Selon le plan de match prévu pour cette semaine, Jean Charest et ses députés vont affronter et vaincre l'opposition à l'Assemblée nationale dans un vote crucial, puis Jean Charest montera dans un avion à destination de Paris, laissant la crise politique derrière lui pour quelques réceptions protocolaires.

Les libéraux profitent de leur avantage numérique, ils rejettent l'assaut de Pauline Marois et puis la vie continue. Business as usual, quoi. Dans les circonstances, ce scénario semble plutôt surréaliste.

À moins, évidemment, que Jean Charest ne plie sous la pression et annonce quelque chose d'inattendu avant mercredi. «Quelque chose», c'est vague, mais c'est là où en sont les libéraux. Il faut faire quelque chose pour calmer l'opinion publique, mais quoi?

Jean Charest a passé une partie de la fin de semaine au téléphone à consulter des proches à la recherche de suggestions. Apparemment, il aurait été question, notamment, de la nomination d'un procureur spécial doté de pouvoirs spéciaux chargé de faire avancer les enquêtes plus rapidement. Ne m'en demandez pas plus, je ne sais pas vraiment qui au juste pourrait remplir un tel mandat et encore moins comment. Le gouvernement non plus, d'ailleurs.

Vendredi, une rumeur en provenance de Québec laissait entendre que le premier ministre annoncerait dès ce matin, demain au plus tard, la tenue d'une enquête publique. Non fondée, la rumeur. M. Charest sait qu'il doit faire «quelque chose», mais jusqu'à preuve du contraire, ce ne sera pas une enquête publique en bonne et due forme.

De passage à Sherbrooke, vendredi, Jean Charest semblait moins ferme dans son refus d'ordonner une enquête publique. Lorsqu'une collègue lui a demandé pourquoi on ne pourrait pas tenir une enquête publique en même temps que la police poursuit ses propres enquêtes, il a répondu qu'»il faut faire les choses dans l'ordre».

«On n'échappera pas aux enquêtes policières, peu importe le scénario», a-t-il ajouté. Début de recul? Peut-être, mais cela ne veut pas dire pour autant que nous nous dirigeons vers une enquête publique telle que réclamée par l'opposition, la majorité de la population et tous les médias du Québec.
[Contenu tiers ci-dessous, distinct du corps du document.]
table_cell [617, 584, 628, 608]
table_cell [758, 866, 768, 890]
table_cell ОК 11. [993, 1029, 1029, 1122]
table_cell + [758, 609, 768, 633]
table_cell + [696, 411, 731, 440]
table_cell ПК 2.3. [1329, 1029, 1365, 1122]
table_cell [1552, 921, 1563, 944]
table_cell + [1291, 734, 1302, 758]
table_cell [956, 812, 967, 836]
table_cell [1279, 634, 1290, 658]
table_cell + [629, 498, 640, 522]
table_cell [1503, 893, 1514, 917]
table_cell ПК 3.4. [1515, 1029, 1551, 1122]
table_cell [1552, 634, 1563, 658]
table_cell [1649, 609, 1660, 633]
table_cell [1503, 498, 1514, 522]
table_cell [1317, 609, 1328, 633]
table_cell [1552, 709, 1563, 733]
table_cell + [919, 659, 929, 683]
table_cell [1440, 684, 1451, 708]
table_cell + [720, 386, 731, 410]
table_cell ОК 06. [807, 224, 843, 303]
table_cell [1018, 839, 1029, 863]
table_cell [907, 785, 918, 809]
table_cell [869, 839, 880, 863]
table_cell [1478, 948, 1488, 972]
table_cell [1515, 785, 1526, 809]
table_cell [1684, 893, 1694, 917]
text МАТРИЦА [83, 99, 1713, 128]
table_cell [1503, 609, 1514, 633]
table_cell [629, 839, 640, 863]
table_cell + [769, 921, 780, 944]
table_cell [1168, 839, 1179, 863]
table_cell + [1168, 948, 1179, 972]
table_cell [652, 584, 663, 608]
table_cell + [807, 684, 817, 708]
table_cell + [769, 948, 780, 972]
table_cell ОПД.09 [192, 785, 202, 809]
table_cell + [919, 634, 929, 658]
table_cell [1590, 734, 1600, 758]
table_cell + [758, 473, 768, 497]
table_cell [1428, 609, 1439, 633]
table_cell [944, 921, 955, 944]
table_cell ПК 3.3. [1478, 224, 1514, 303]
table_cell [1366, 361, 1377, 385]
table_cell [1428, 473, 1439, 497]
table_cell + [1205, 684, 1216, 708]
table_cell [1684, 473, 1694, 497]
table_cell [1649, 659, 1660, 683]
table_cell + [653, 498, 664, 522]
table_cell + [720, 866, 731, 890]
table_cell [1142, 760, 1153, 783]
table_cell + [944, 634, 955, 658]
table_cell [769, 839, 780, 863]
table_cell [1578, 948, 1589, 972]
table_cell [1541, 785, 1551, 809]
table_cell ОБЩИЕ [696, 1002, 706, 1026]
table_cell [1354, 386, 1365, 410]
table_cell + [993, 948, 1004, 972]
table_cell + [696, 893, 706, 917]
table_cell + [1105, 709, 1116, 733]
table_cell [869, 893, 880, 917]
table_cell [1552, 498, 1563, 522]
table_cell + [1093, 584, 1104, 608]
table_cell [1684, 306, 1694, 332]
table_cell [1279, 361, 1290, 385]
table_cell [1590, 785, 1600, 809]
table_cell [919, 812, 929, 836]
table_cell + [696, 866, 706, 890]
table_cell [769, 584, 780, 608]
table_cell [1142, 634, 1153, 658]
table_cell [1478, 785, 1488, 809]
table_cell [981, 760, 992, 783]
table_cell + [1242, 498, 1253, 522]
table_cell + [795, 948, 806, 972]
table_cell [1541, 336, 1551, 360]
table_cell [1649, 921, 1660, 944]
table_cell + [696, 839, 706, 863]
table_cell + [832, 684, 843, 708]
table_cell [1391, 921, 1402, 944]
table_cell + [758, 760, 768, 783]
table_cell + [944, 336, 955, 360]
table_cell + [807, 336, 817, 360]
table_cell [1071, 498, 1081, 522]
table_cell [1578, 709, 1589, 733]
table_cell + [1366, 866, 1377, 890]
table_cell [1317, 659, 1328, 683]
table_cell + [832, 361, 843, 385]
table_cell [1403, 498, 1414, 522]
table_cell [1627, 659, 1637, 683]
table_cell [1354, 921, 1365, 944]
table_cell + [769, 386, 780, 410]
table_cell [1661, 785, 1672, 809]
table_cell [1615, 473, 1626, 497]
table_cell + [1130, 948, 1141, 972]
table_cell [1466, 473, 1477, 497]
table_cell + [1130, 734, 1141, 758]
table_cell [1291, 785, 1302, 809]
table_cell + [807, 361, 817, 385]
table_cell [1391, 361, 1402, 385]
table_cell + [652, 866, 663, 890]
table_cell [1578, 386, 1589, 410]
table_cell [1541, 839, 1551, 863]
Rien, pour le moment, ne semble ébranler le premier ministre, pas même cette pétition en ligne qui a atteint un sommet historique cette fin de semaine. Pas même ce nouveau sondage dont les résultats, publiés dans La Presse samedi, quantifiaient de façon spectaculaire la grogne des Québécois.

Le pari du temps

Peu importe l'ampleur du mécontentement, Jean Charest a fait le pari que le temps allait arranger les choses, comme cela est arrivé si souvent dans sa carrière. Pari risqué, toutefois, puisque rien ne laisse présager une accalmie pour le gouvernement.

Sylvie Roy, leader de l'ADQ à l'Assemblée nationale, avait bien raison de dire la semaine dernière que Jean Charest pensait aussi, il y a près de deux ans, que les choses allaient se tasser et que les Québécois passeraient à autre chose. Depuis, on assiste plutôt à une avalanche de mauvaises nouvelles pour le gouvernement, au point où ses bons coups passent inaperçus. Le temps, allié précieux des gouvernements neufs, devient le plus souvent un ennemi fatal pour les gouvernements usés.

Jean Charest se retrouve ce matin, au début d'une semaine cruciale, devant trois scénarios possibles:

> ne rien faire et attendre que les enquêtes policières donnent enfin des résultats, une stratégie qui ne l'a pas très bien servi à ce jour et qui sous-entend que des arrestations suffiraient à calmer le jeu;

> reculer et déclencher, finalement, une enquête publique, ce qui aurait l'avantage de créer une «bulle juridique» autour des «affaires». Par contre, un tel exercice réserve souvent des surprises désagréables pour un gouvernement;

> trouver une solution mitoyenne (comme la nomination d'un procureur spécial, quoique ce concept est pour le moins vague), ce qui ne permettrait que de gagner un peu de temps.

Remarquez que tous ces scénarios sont purement défensifs et ne garantissent en rien des jours meilleurs au gouvernement Charest. Au contraire.